Diquat is used in the production of potatoes and rapeseed in Ireland and is just one of 17 other active substances used in pesticides, fungicides and herbicides on the agenda of this week’s Standing Committee's meeting.

“It is unlikely that there will be a definite outcome from this week’s discussions but the debate on particular agri-chemicals and their continued use is ongoing,” said Ms McGuinness.

“Plant protection products play an important role in maintaining healthy crops and preventing severe crop losses in the growing and harvest stages.

“However, if our EU regulatory agencies judge that they cause unacceptable environmental damage or give rise to health concerns in humans, then they should and will be removed from the market place.

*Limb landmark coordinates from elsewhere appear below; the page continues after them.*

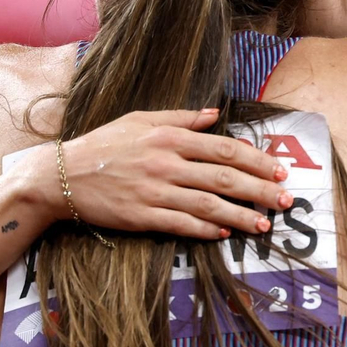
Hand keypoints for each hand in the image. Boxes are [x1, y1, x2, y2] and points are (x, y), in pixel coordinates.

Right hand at [16, 107, 293, 239]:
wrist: (60, 176)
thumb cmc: (103, 145)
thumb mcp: (140, 120)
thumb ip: (181, 118)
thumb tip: (216, 114)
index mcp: (169, 138)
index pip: (224, 149)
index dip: (256, 161)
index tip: (279, 171)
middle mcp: (165, 164)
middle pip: (224, 178)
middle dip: (260, 190)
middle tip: (286, 199)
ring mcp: (154, 191)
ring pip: (208, 205)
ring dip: (241, 215)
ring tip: (266, 224)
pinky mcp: (142, 216)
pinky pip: (181, 224)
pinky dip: (206, 229)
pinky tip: (226, 233)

“If the range of products is reduced, we will need to find management systems or other products of less concern, otherwise there will be an impact on production at farm level,” she said.

“This raises the issue of the EU’s trade agenda with countries where there is no questioning of products and no restrictions on their use.

“It is not enough for the EU to tighten up our legislation if we do not encourage non-EU crop producers to do likewise, the MEP said.